Der Ford Mondeo Mk4 mit Siemens-VDO-Sensoren hatte in jedem Radhaus ein Antennchen. Da wurde nichts angelernt, sondern einfach abgefragt und auf Wunsch im Borddisplay angezeigt.
Das war zu Nutzerfreundlich und musste geändert werden.
Der Mk5 will die Sensoren angelernt haben. Die scheinen zyklisch zu senden oder auch außer der Reihe, wenn sich der Reifendruck deutlich verändert. Immerhin ist auch der noch so nett, mir die Werte anzuzeigen.
Stephan schrieb im Beitrag #7818125:
Da kocht jeder sein eigenes Süppchen, Hauptsache kompliziert.
Hallo Manfred, was ich nicht verstehe, wozu die Hersteller so ein Aufwand
betreiben ... warum legen die den Sensor nicht so lange schlafen bis
ein Druck detektiert wird und senden ab dann, wenn der Gyrosensor Werte
liefert ... egal, was solls.
warum legen die den Sensor nicht so lange schlafen bis
ein Druck detektiert wird und senden ab dann, wenn der Gyrosensor Werte
liefert
Es geht darum Energie zu sparen solange der Sensor nur im Lager liegt und noch nicht verbaut wurde. Es ist alles abgeschalten bis auf den LF Detektor (der kann so konfiguriert werden dass er selbständig ein vorher festgelegtes SYNC Feld in den LF Daten erkennt und dann den Mikrocontroller aufweckt, der kümmert sich dann um die Auswertung der restlichen Daten).
Welle 🧐 S. schrieb im Beitrag #7818538:
Es geht darum Energie zu sparen solange der Sensor nur im Lager liegt
Hallo Dieter, ist ja klar, mich wundert: verbraucht der LF weniger Strom als den ADC des Drucksensor zu samplen und bei einen Schwellwert den
Rest aufzuwecken.
Der muss ja vorher nicht senden.
Klar es muss ein Timer laufen, aber der LF verbraucht ja auch Strom? Oder
wird der durch die HF induziert?
Wenn man es richtig macht kann man den LF Detektor fast vollständig über die Energie des LF Feldes betreiben, ähnlich wie bei den passiven RFID Tags, die im selben Frequenzbereich arbeiten.

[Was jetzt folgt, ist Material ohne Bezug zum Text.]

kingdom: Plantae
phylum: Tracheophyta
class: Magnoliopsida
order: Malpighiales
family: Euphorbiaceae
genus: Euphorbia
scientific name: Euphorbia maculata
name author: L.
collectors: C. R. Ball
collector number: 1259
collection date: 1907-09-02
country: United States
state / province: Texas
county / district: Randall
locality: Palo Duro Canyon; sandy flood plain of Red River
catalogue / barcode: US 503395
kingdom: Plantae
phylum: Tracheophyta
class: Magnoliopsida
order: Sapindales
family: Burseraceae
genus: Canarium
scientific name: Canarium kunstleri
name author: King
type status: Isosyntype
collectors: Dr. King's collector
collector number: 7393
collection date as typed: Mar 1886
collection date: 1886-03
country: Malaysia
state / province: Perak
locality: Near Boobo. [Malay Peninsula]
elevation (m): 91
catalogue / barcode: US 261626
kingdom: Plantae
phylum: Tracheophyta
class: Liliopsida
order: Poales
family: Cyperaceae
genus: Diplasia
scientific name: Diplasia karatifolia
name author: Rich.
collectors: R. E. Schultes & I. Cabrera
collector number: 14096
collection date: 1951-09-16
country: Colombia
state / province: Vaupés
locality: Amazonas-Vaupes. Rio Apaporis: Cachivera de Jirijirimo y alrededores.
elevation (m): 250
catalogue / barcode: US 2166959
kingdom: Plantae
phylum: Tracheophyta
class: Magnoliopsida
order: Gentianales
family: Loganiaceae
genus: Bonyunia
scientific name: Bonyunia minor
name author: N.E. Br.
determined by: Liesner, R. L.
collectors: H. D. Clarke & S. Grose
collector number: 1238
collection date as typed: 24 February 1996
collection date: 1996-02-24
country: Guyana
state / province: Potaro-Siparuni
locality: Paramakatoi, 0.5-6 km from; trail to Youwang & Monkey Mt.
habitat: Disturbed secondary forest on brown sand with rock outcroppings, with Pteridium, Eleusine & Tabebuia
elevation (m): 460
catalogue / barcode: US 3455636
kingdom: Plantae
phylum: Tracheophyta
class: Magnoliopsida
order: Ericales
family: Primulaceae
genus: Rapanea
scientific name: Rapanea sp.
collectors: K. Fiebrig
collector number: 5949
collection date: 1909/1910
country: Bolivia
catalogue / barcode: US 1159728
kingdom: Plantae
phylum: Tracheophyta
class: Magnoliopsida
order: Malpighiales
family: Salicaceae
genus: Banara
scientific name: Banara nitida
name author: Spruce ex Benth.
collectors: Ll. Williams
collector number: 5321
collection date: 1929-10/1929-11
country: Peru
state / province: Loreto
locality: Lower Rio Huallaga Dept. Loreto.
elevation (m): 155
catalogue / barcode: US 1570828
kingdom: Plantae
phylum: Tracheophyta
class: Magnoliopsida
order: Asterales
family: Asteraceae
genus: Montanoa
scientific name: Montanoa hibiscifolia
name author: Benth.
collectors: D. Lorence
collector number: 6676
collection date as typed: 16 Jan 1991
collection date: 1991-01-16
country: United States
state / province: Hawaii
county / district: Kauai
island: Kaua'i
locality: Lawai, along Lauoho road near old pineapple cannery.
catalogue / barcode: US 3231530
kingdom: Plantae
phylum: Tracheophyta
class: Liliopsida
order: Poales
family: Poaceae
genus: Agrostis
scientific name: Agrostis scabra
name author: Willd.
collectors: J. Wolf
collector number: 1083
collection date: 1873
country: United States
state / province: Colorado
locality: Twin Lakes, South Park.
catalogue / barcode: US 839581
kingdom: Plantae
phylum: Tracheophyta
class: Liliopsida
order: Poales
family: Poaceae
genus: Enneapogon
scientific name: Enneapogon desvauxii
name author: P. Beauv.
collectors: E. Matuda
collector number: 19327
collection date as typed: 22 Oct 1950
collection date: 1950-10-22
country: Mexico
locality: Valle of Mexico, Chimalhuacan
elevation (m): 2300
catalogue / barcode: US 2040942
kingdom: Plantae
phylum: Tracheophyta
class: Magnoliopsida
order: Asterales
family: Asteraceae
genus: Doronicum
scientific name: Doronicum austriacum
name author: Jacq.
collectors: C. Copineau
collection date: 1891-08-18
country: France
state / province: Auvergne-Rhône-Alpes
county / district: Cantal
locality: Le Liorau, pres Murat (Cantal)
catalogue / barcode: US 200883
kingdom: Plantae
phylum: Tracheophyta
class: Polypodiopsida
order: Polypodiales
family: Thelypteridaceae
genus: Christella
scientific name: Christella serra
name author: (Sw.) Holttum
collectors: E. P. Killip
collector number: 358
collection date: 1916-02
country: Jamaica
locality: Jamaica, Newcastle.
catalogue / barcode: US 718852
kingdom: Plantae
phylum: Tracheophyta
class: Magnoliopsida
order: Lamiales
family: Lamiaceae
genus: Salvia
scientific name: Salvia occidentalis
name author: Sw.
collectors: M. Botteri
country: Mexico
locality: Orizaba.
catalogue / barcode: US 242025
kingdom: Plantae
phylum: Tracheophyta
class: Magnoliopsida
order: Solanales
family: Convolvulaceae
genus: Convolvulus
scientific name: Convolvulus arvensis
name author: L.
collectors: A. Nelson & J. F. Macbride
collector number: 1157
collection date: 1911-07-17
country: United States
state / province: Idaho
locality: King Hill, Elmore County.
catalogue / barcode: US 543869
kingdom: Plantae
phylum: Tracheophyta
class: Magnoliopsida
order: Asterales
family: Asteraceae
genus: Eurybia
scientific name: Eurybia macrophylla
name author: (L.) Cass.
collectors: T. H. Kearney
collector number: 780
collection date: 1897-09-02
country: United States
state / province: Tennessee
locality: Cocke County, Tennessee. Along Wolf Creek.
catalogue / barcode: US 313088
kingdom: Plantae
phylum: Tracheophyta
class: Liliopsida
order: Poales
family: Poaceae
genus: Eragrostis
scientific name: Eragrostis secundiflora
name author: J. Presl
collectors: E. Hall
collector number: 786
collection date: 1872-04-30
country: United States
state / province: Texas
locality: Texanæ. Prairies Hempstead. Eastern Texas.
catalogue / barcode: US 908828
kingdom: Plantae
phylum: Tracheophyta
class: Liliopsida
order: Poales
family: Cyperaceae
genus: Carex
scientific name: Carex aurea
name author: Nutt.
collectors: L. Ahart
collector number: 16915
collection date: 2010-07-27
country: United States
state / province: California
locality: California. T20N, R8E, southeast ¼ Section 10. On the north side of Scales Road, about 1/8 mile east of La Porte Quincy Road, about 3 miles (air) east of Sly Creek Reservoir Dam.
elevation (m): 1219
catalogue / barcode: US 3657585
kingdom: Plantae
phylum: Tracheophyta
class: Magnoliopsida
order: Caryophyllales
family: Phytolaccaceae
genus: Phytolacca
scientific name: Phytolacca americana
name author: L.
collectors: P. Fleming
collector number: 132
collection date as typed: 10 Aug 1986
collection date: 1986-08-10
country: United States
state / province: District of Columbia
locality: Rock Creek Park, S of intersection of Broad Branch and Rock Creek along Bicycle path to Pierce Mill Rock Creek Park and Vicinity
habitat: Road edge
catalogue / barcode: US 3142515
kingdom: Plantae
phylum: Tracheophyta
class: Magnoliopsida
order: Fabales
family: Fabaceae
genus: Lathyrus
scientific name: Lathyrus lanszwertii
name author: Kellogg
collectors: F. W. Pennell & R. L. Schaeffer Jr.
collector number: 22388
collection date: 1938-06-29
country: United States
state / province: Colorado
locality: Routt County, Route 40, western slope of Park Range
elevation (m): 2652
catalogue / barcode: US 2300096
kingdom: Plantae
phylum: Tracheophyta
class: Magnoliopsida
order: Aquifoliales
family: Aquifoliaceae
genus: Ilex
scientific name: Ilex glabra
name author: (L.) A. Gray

Noch eine Frage die Sinuswelle beginngt an der fallenden Flanke, müsste
die nicht exact an der steigenden Flanke enden?
Nein, Phasenverschiebungen sind völlig normal.
Nur wenn das funktionierende Triggergerät während der Aussendung die Phasenlage ändert, ist Aufmerksamkeit geboten, aber das dürfte einfaches OOK verwenden, vermutlich Manchester-codiert.
Ich habe paralell dazu ein passendes Tool und ein SDR (SDRplay1A) im
zulauf ... der kann wohl bis 100kHz runter.
Ich würde das wie gesagt eher mit dem Oszi machen, 125kHz sind dafür ja keine Hürde.
Aber für "echte" HF ist der RSP1A ein schönes Spielzeug. Unter Windows kann ich Dir für den Alltagsgebrauch SDR Console empfehlen, das läuft einwandfrei damit.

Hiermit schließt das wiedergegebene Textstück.